While oil painting images propagate via prints, video art faces complications: duplication lowers their value. Aspect Magazine fills a niche of affordable video art by a wide range of artists. While teaching video at Emerson College, Aspect founder Michael Mittelman encountered difficulties in locating materials, "Half the reason I founded Aspect was for educational purposes. I couldn't get my hands on any video to show to students." A video artist himself, Mittelman's organization also serves the artist community, "without the availability of video art, artists will repeat ideas and the genre will get stuck in a rut." Phaedra Shanbaum agrees, "I think the most interesting thing that is happening in new media art is the push by artists, curators, and scholars to actively document and conserve their work."

At Axiom Gallery, these four Aspect works are shown: Jim Campbell's #2 and #5 from his Motion and Rest series, headphones by Tony Cokes, L.O.V.E. by Jill Magid, and Christopher Miner's Making God Happy.

Imagination + Technology = Flash

A talk entitled Imagination + Technology opens New England's Institute of Art's contribution to the Cyberarts Festival, a workshop series on Adobe Flash, Flex, and interactive media. Craig Swann, an internationally recognized educator, curator, writer, and founder of the award-winning company, CRASH!Media, delivers a riveting keynote on trends in new media software development. His circus-like, improvised, even high-wire demonstration introduces his Mac as semi-sentient being with eyes, ears, and a powerful sense of awareness of the environment. Swann reveals his creative process as a symbiotic interaction with a machine that can simultaneously record then control images and sounds of himself, then have these images and sounds wildly reinterpreted and played back in direct response to his additional real-time sounds, motion, and the occasional wave of his Nintendo Wii.(a gyroscopic hand-held mouse) Swann transforms his Mac Powerbook into his own alter-ego which responds, dances, waves, and speaks on Swann's command. This is accomplished using Adobe Flash, a homespun pile of USB keyboard interfaces, and a webcam. Swann's point is constructively destructive: a chaotic divergence from conventional thinking about how we relate to our machines achieved viscerally through what can only be described as performance art. Minds like Swann's prevent us from continuing to think of computers as inanimate, in more ways than one.
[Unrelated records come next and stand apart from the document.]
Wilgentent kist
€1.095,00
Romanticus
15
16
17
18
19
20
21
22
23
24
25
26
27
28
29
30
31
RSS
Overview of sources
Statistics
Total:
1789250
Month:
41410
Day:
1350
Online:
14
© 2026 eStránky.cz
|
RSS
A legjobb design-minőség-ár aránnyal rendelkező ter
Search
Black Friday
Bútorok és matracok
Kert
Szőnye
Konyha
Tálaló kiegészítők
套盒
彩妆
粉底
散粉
Said Swann, "When you program a computer, you're not really talking to the machine, you're talking to all the people who built it and all the people who wrote the programs that live there. When I program, I'm interacting with people."

Epilogue: Fifield's Three Stages of Artistic Development

Regarding the development of new forms of art, the Cyberarts Festival founder George Fifield says, "There are three stages: First, the Gee Whiz stage. This is where the artist discovers a new technology and tries to demonstrate how cool it is. Second, there is a Developmental stage where the artist begins to realize the emotive power of the tool and endeavors to create a strong work of art. Last, there is Mastery, where the artist succeeds in using the tool to create a fully emotive and intellectual experience." The Cyberarts Festival provides a crucible in which the creative forces of artists may interact with curators, critics, and audiences to negotiate together these stages of artistic development and forge new directions for art and technology.